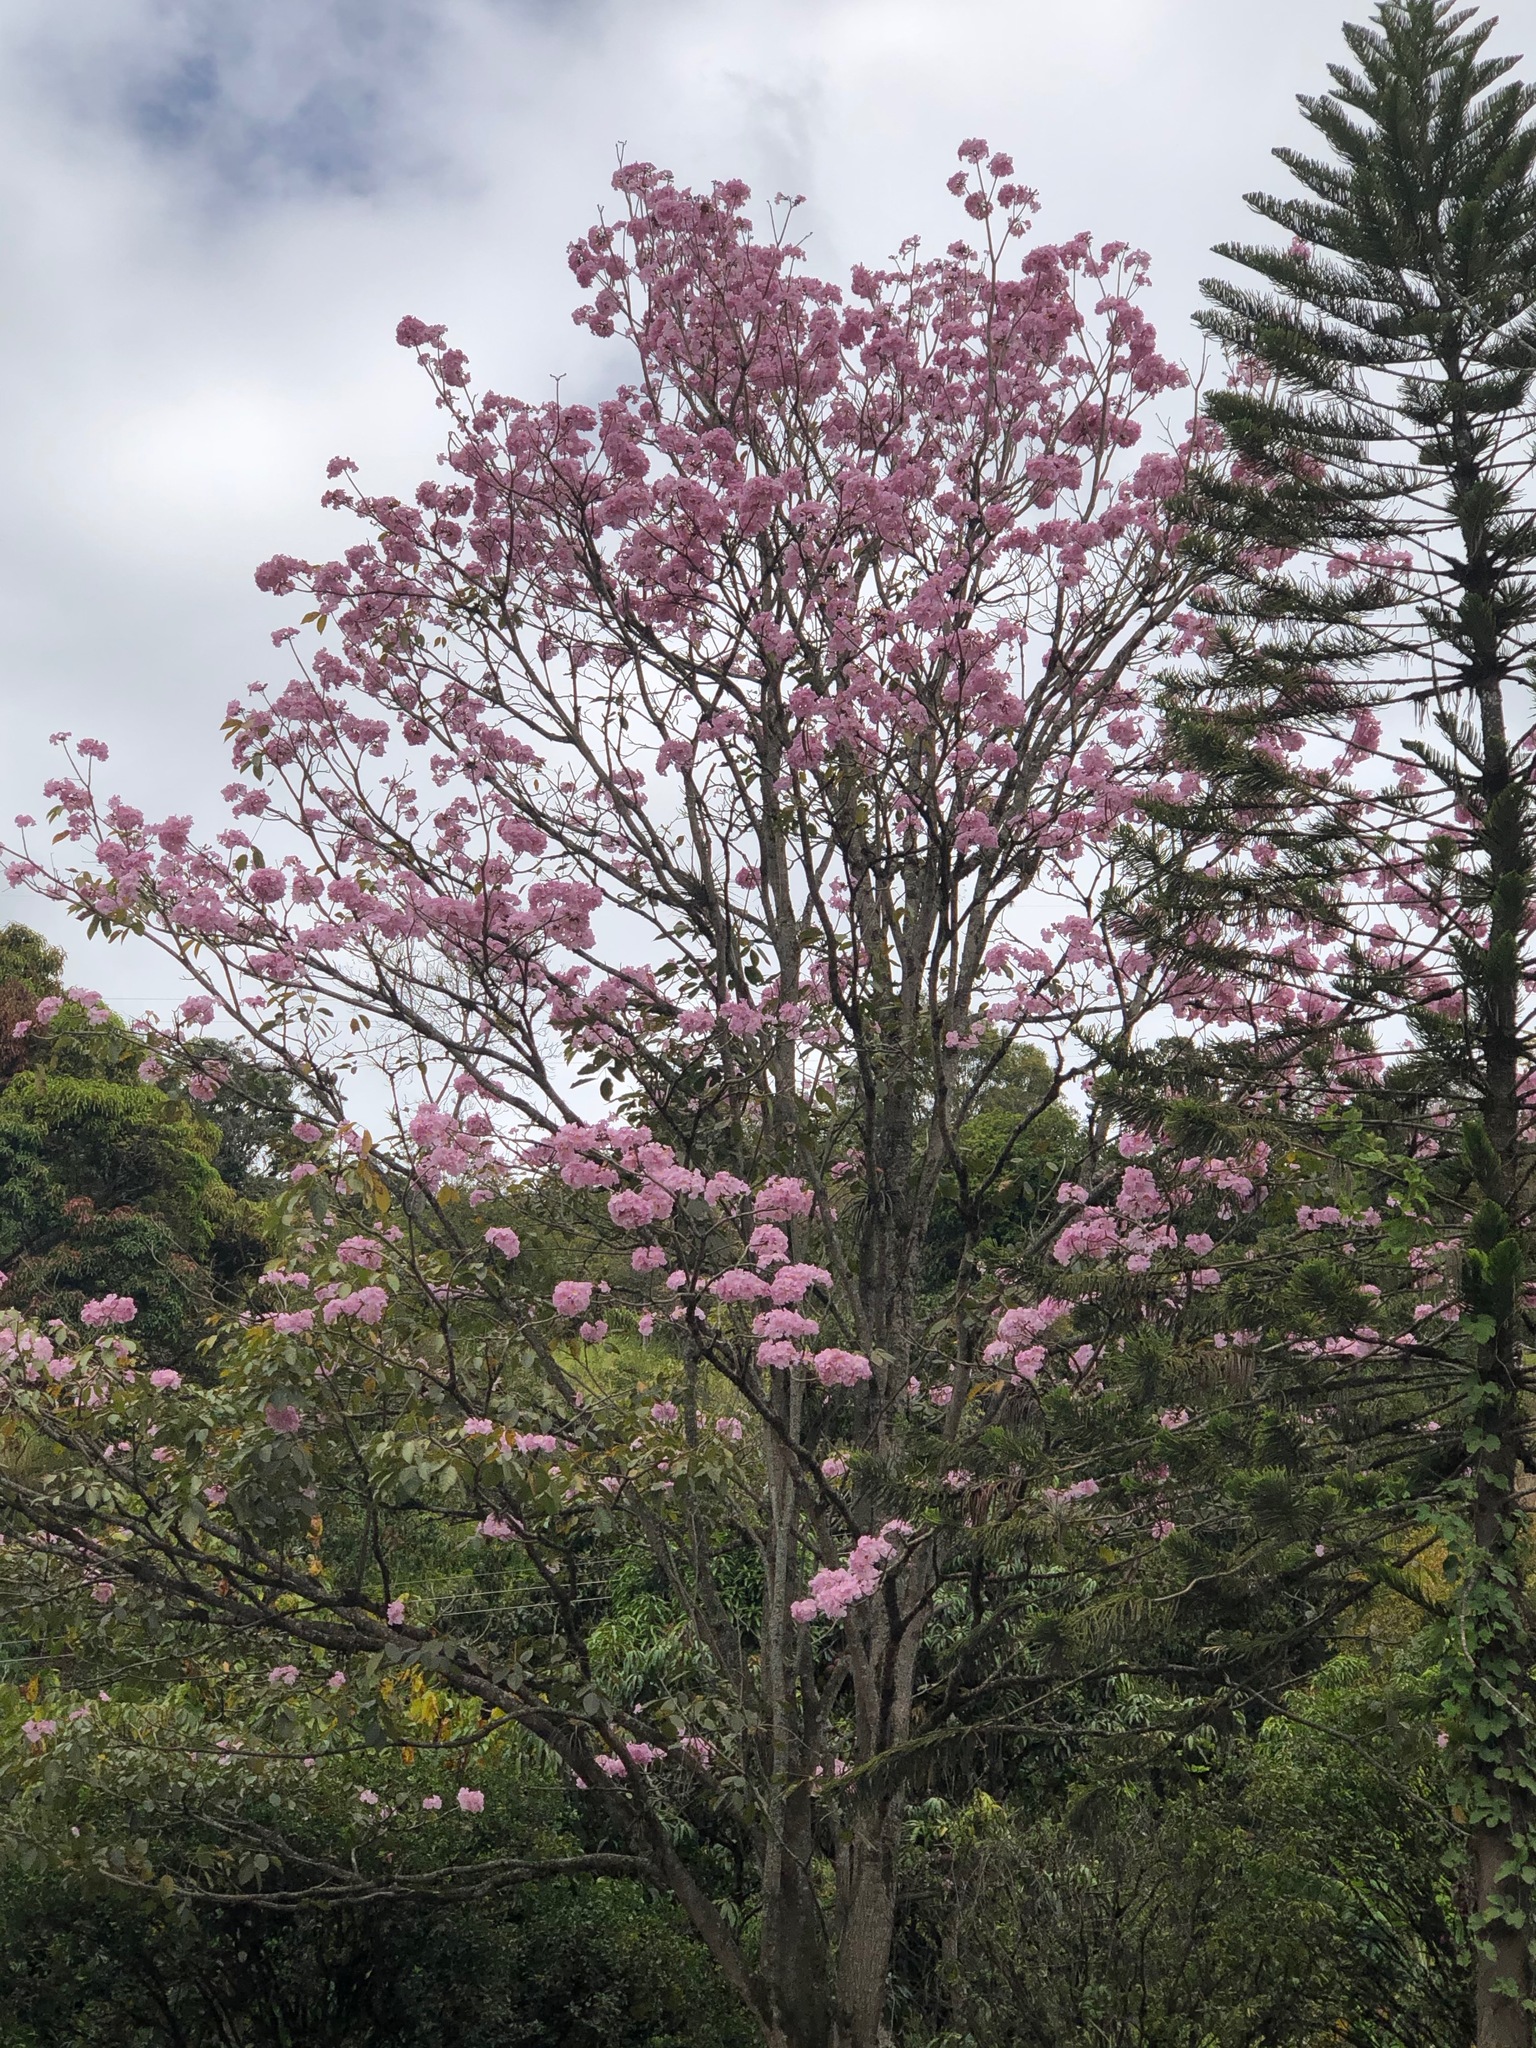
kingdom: Plantae
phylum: Tracheophyta
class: Magnoliopsida
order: Lamiales
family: Bignoniaceae
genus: Tabebuia
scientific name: Tabebuia rosea
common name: Pink poui
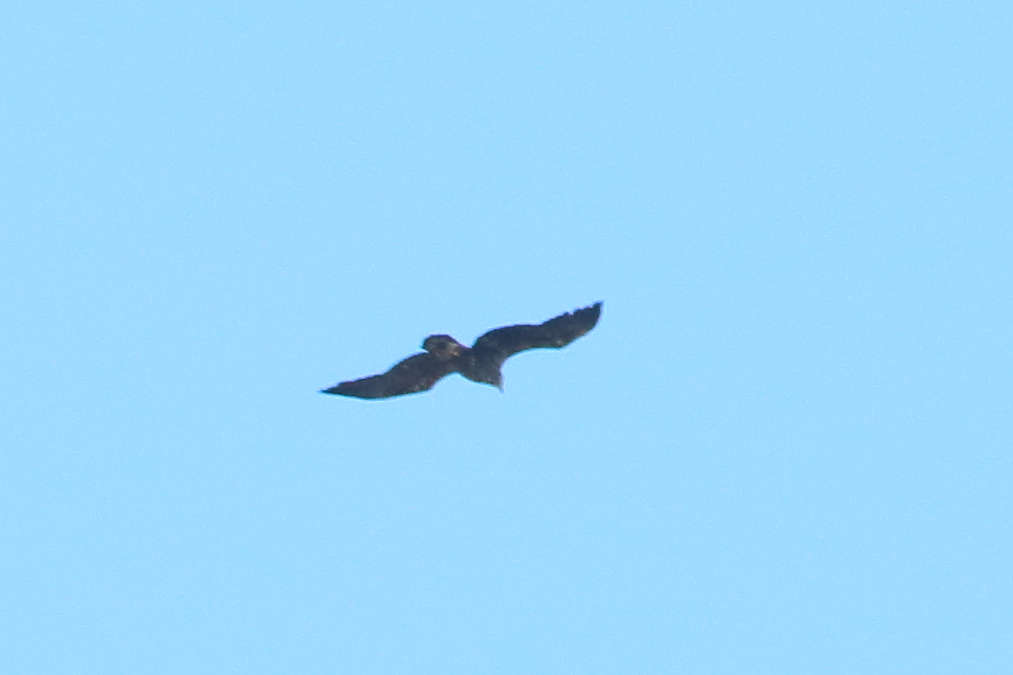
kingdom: Animalia
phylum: Chordata
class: Aves
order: Accipitriformes
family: Accipitridae
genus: Aquila
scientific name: Aquila chrysaetos
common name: Golden eagle
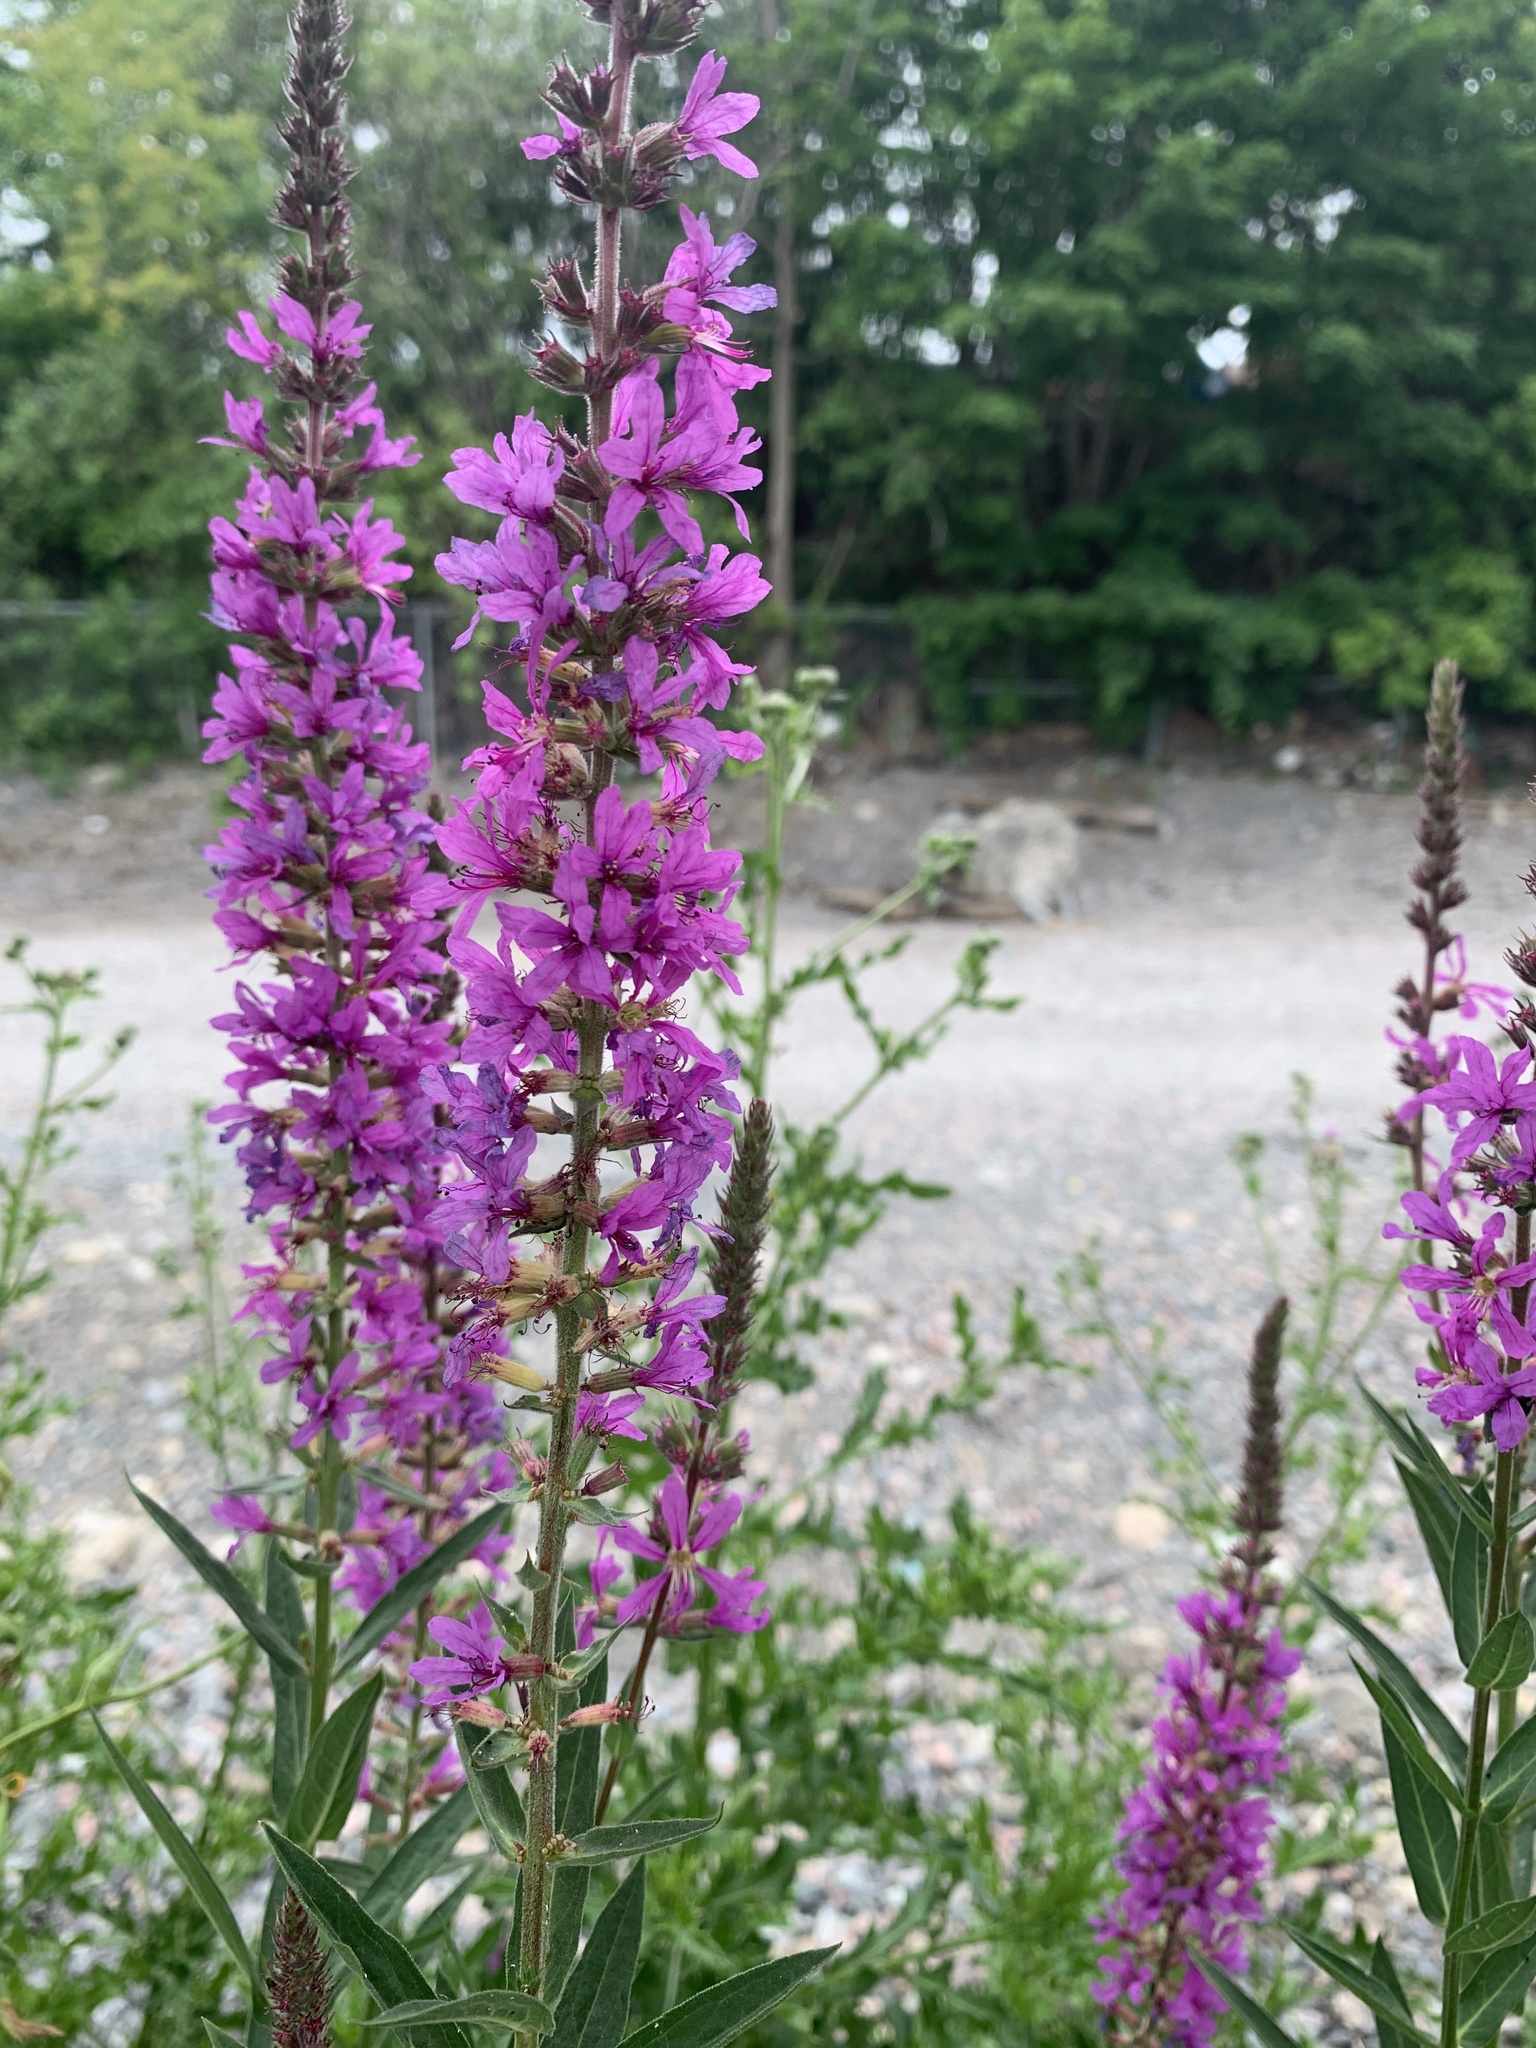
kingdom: Plantae
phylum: Tracheophyta
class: Magnoliopsida
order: Myrtales
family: Lythraceae
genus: Lythrum
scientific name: Lythrum salicaria
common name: Purple loosestrife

## TASK STATEMENT
Put the lines from all the items above into a Markdown table with two columns, No. and Line, giving each line its own numbered row and skipping any blank lines. Don't include the pictures.

## COMPLETED EXERCISE
| No. | Line |
|---|---|
| 1 | kingdom: Plantae |
| 2 | phylum: Tracheophyta |
| 3 | class: Magnoliopsida |
| 4 | order: Lamiales |
| 5 | family: Bignoniaceae |
| 6 | genus: Tabebuia |
| 7 | scientific name: Tabebuia rosea |
| 8 | common name: Pink poui |
| 9 | kingdom: Animalia |
| 10 | phylum: Chordata |
| 11 | class: Aves |
| 12 | order: Accipitriformes |
| 13 | family: Accipitridae |
| 14 | genus: Aquila |
| 15 | scientific name: Aquila chrysaetos |
| 16 | common name: Golden eagle |
| 17 | kingdom: Plantae |
| 18 | phylum: Tracheophyta |
| 19 | class: Magnoliopsida |
| 20 | order: Myrtales |
| 21 | family: Lythraceae |
| 22 | genus: Lythrum |
| 23 | scientific name: Lythrum salicaria |
| 24 | common name: Purple loosestrife |